> Aim of the task: Go through the records below and return each line that has "CROSS" in it.

> Materials provided:
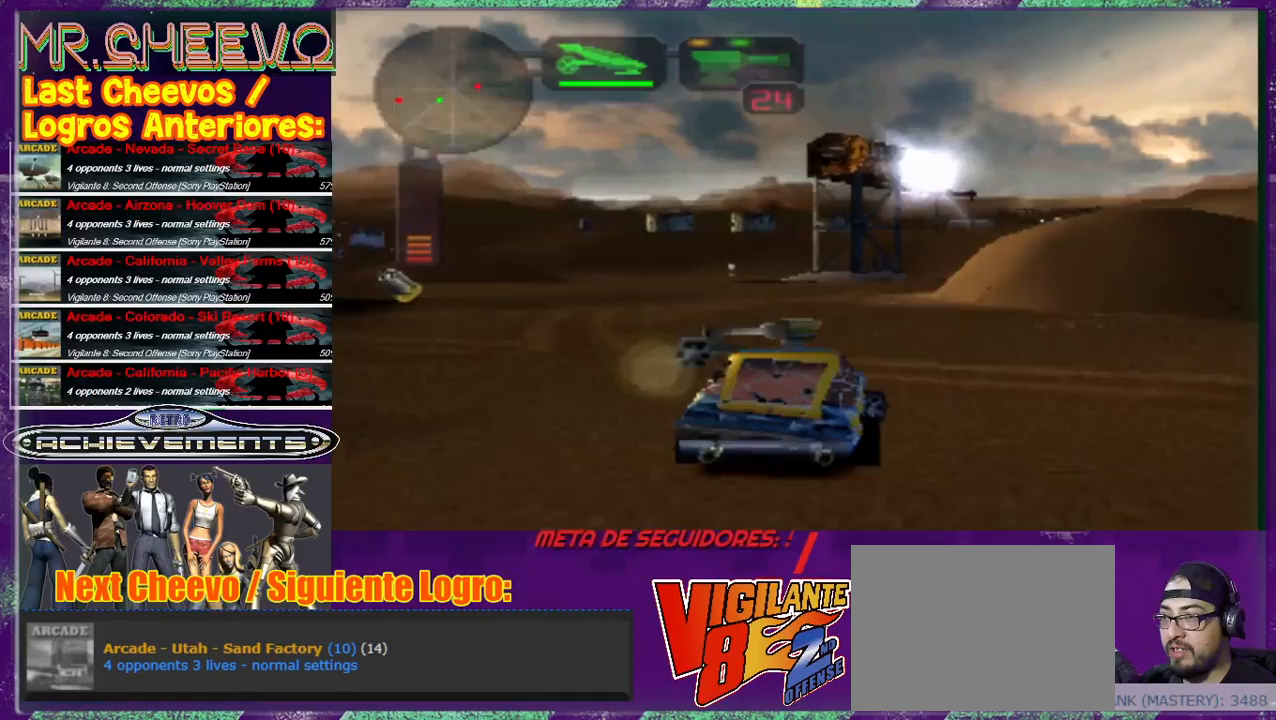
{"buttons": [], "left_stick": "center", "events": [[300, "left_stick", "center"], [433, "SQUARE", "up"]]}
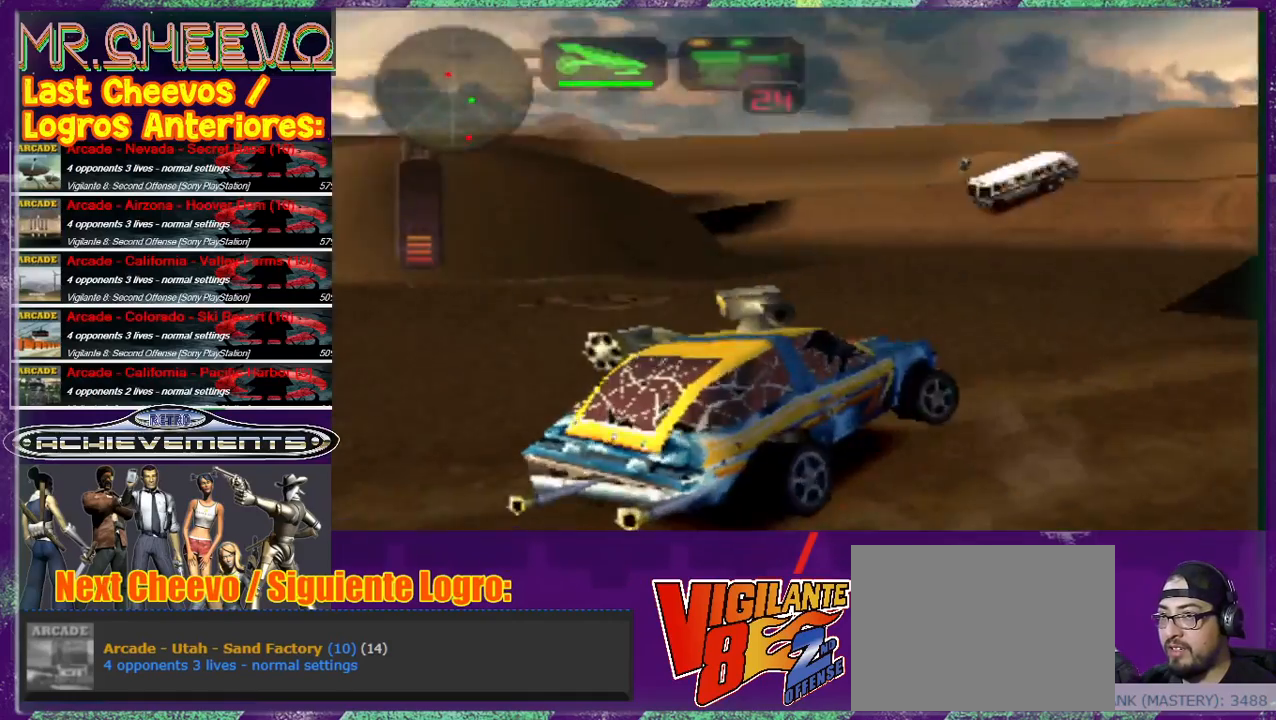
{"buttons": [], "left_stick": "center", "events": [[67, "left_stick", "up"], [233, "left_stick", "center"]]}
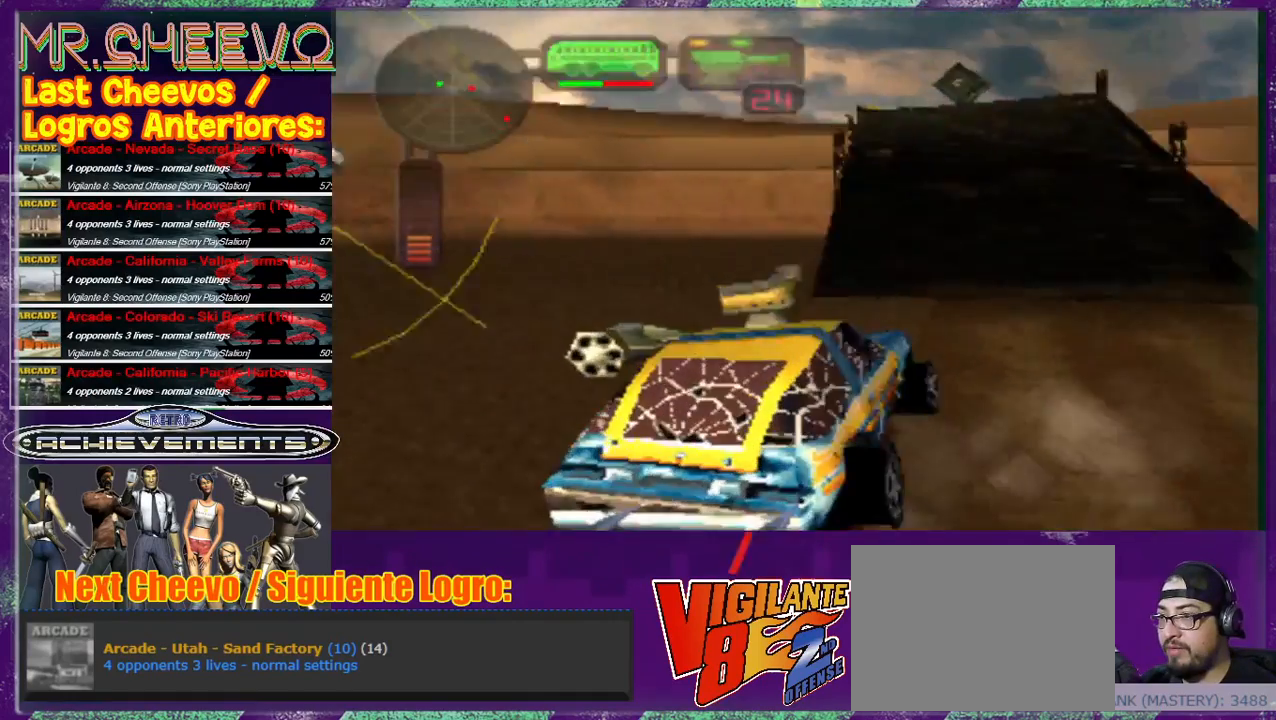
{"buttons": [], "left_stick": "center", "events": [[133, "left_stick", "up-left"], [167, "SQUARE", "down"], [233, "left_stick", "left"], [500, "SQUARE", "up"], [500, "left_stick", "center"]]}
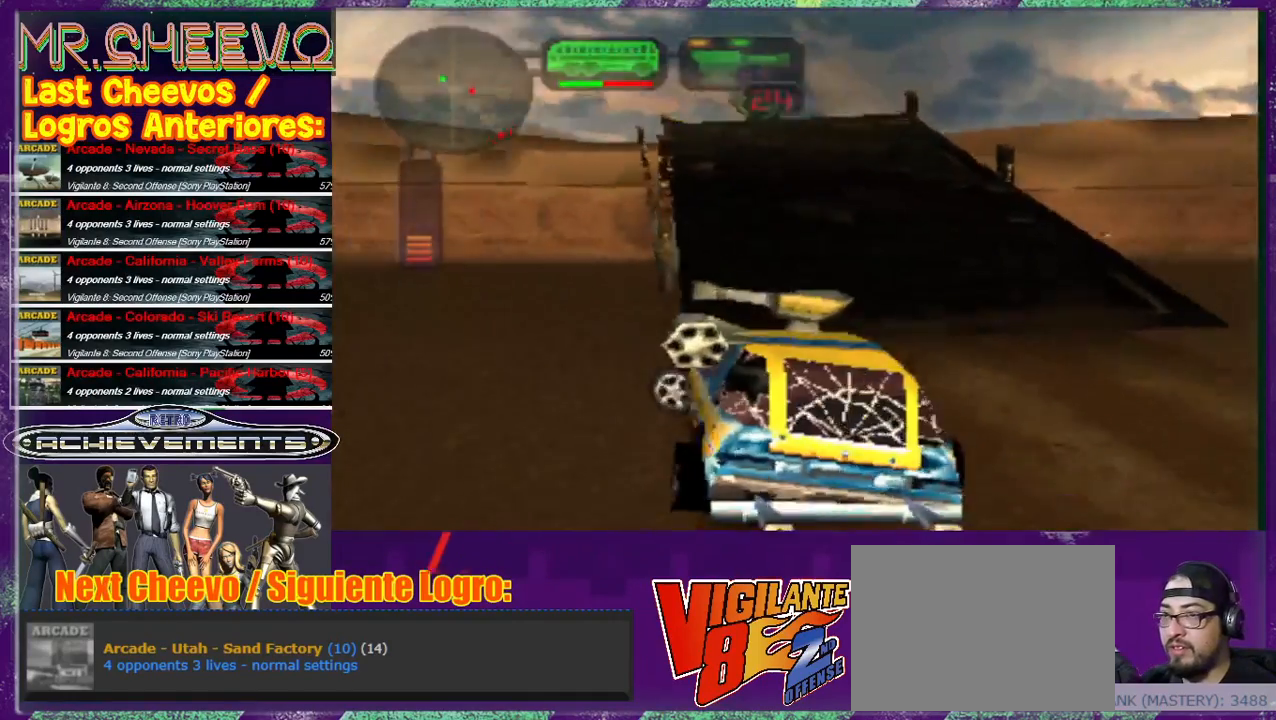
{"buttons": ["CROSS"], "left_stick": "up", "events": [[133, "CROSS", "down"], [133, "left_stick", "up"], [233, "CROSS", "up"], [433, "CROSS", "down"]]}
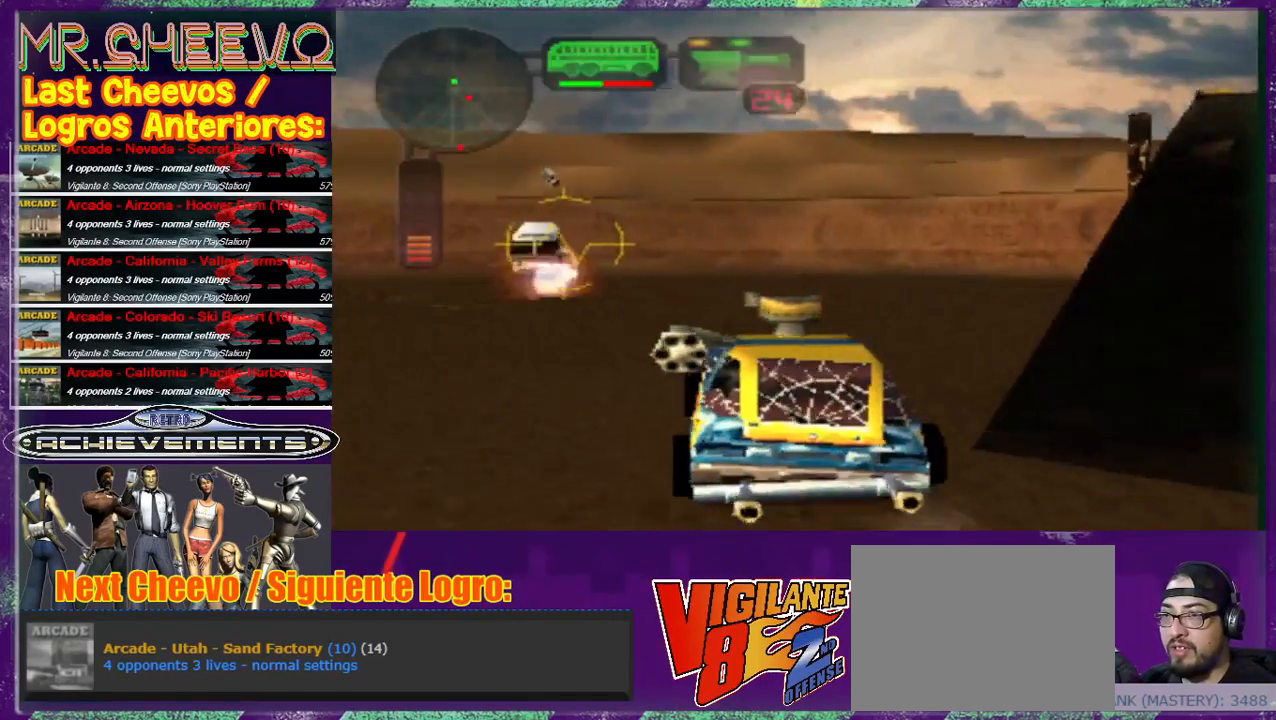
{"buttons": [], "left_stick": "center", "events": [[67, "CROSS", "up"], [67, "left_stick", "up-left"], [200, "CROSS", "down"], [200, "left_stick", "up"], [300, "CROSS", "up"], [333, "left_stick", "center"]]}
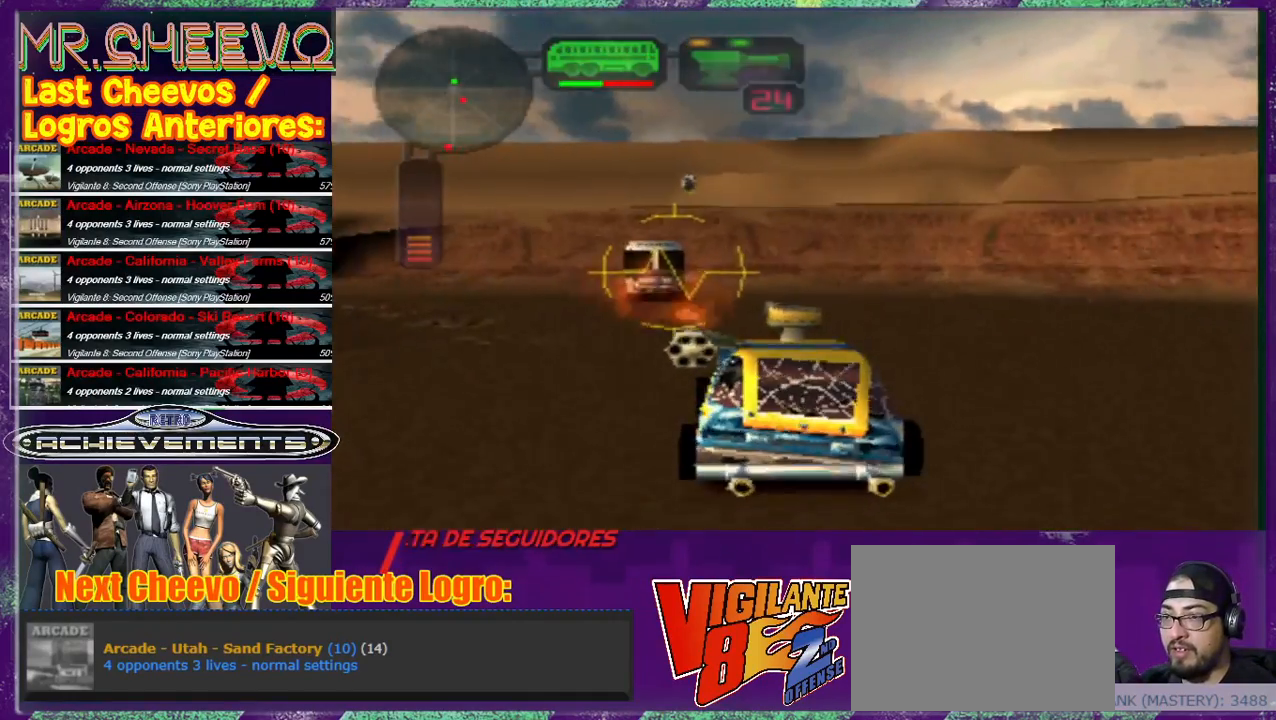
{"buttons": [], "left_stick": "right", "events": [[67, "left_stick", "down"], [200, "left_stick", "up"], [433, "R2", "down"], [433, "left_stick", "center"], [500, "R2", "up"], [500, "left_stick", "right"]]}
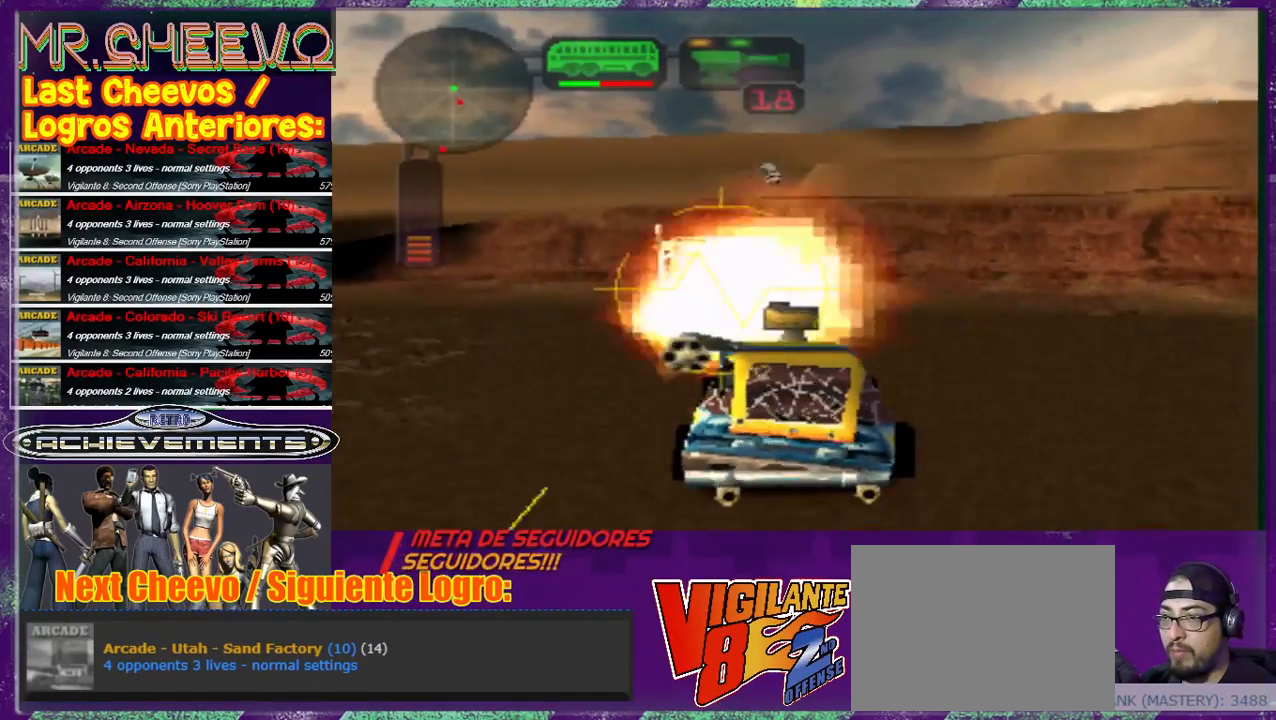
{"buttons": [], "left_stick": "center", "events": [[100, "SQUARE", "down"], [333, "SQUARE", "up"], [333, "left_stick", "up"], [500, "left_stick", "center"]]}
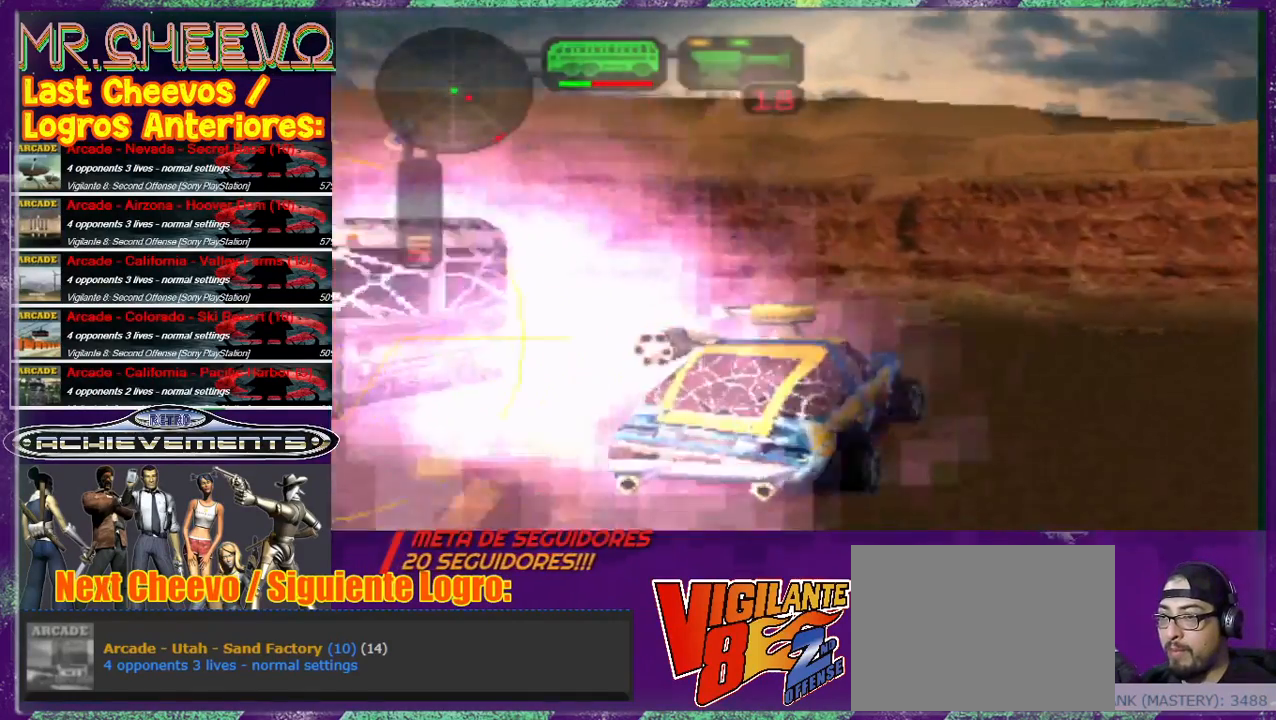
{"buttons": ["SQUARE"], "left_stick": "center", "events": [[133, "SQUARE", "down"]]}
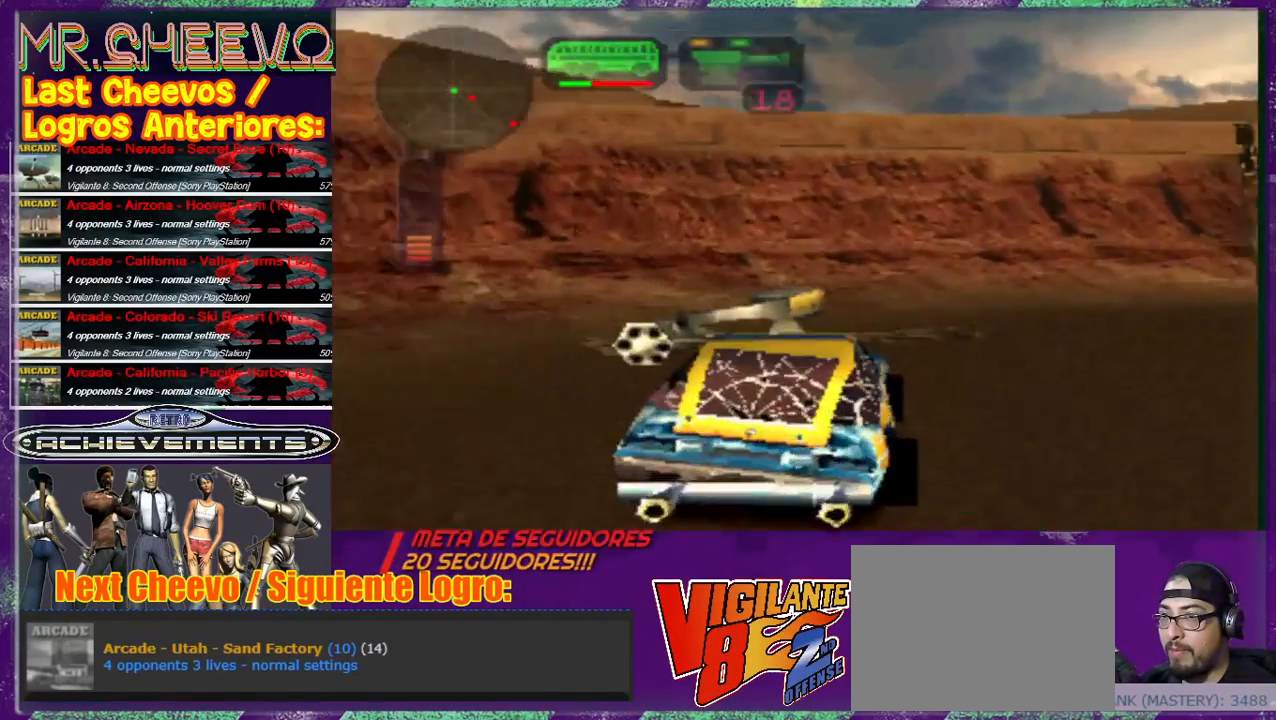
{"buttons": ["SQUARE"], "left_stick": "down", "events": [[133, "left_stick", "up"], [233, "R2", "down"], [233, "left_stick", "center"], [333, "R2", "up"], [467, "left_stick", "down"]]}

> Exercise answer:
{"buttons": ["CROSS"], "left_stick": "up", "events": [[133, "CROSS", "down"], [133, "left_stick", "up"], [233, "CROSS", "up"], [433, "CROSS", "down"]]}
{"buttons": [], "left_stick": "center", "events": [[67, "CROSS", "up"], [67, "left_stick", "up-left"], [200, "CROSS", "down"], [200, "left_stick", "up"], [300, "CROSS", "up"], [333, "left_stick", "center"]]}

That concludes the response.